Hoy vino Moisés a casa. Vino Moisés a contar historias. Sobre la teoría ideal. Sobre el trabajo. Sobre la filosofía. Sobre el dinero. Sobre la epilepsia. Sobre la historia. Las historias. Me contó, y sostuvo vehementemente, que hay (la ha visto) una amplia y clara distinción entre contar y contar. Es decir, entre relatar y hacer ficción. La primera “se cuelga de los hechos mismos sin formar sus personajes.” La segunda “parece más completa, más redonda.” No entendí la historia sobre contar y contar. Pero entre historia y relato sentía pasar el tiempo. El tiempo real. Ese tiempo simple, insípido, sin mayor pretensión. Ese que no se va porque nunca estuvo. Ese que no deja huella ni emoción.
Hoy descubro que hace diez meses llegué a esta ciudad que abandoné hace seis años ya. Me he contado historias. Muchas. Todas con el fin de acomodar mi vida en este sitio. Todas igual que las demás historias que hace años me conté para estar bien allá, acá y donde más fuera. De mis treinta años llevo quizás veintiocho, seguros veinticinco, contándome historias para andar. Historias para caminar. Historias para sonreír, para descansar, para correr, para trabajar. Hace quince aproximadamente me cansé de esas historias. ¿Por qué así? Preguntaba. ¿De dónde ese afán por tomarnos el pelo, contínuamente, sin descanso?
Diez meses aquí. Quince años más tarde. Sigo sentado, solo, escribiendo esta historia recurrente que busco cuando no encuentro otra para correr, para pensar, para dormitar. Y así, entre relato y ficción, descubro lentamente la gran verdad que hay detrás del silencio y la oscuridad: la realidad misma que no exige historias, que pide cancelar toda representación.
Descubro lentamente que la felicidad, de haberla, está ahí. Allá. Lejos. Fuera de toda historia, de todo relato y toda ficción.
“Estoy sentado. En silencio. Tecleo. Escribo. Seña por dedo. Por percusión. Estoy triste. Tal vez lo soy. Me duele verme así. Me molesta.”
No bien empiezo a relatarme, me pierdo. Preso de mi propia imaginación que me obliga a desatenderme para lograr imaginarme a la perfección más ingenua. No bien empiezo a relatarme, dejo de ser lo que soy para comenzar a no ser lo que escribo. Habría que guardar silencio y meramente observar el intercambio molecular que lo rige todo sin excepción. Guardar silencio para dejar de relatar. Dejar de fingir.

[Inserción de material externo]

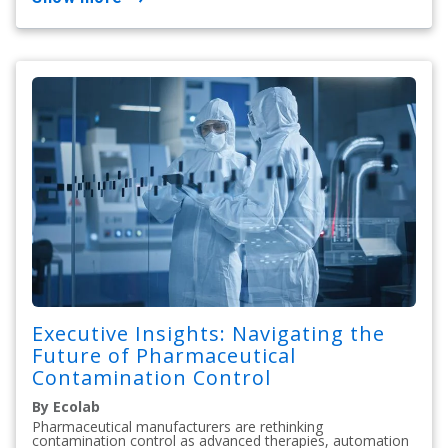
Executive Insights: Navigating the
Future of Pharmaceutical
Contamination Control
By Ecolab
Pharmaceutical manufacturers are rethinking
contamination control as advanced therapies, automation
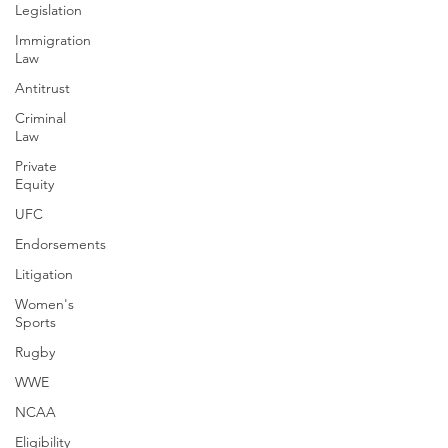
Legislation
Immigration
Law
Antitrust
Criminal
Law
Private
Equity
UFC
Endorsements
Litigation
Women's
Sports
Rugby
WWE
NCAA
Eligibility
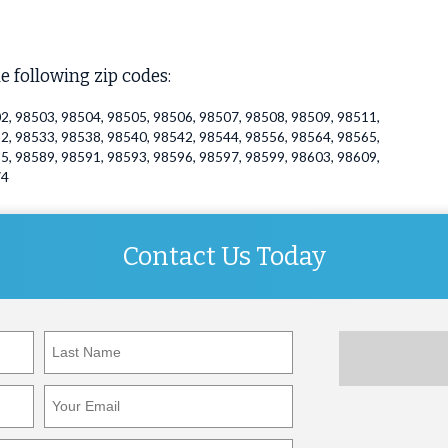
e following zip codes:
2, 98503, 98504, 98505, 98506, 98507, 98508, 98509, 98511,
2, 98533, 98538, 98540, 98542, 98544, 98556, 98564, 98565,
5, 98589, 98591, 98593, 98596, 98597, 98599, 98603, 98609,
74
Contact Us Today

Descubro que la felicidad no es una historia, ni todas. Nada de eso. No es una propiedad del relato, ni de la ficción, ni del contar por contar. La felicidad se asoma cuando uno deja sus historias de lado. Nada misterioso hay en ella. Nada más allá del hecho simple, perfecto y contundente de no encontrarse imaginando cosas. El simple hecho de detenerse y ya. Es todo.
Hoy descubrí que dedicamos nuestra vida a nuestras historias. Quizás habría que comenzar a la inversa y dedicar, como es debido, la ficción a la vida y no, como suelo hacer desde hace años, la vida a la ficción. Suelo pervertir el orden y pensar que las historias son sobre la vida. Y la evidencia es rotunda. Hemos hecho de la vida una historia. Un recorte de periódico, una nota publicitaria, la noticia de la tarde. Una historia, dos historia, tres.
Me detengo, pues, a sonreír. Porque aquí nada sucede. Todo se cuenta. Se relata. Habría que guardar silencio para mostrar que uno vuelve para ver que no hay manera de volver jamás.
Comenzar un relato. Continuar una vida por encima de todas. Algún día, espero, alcanzaré el silencio. Para no contar más.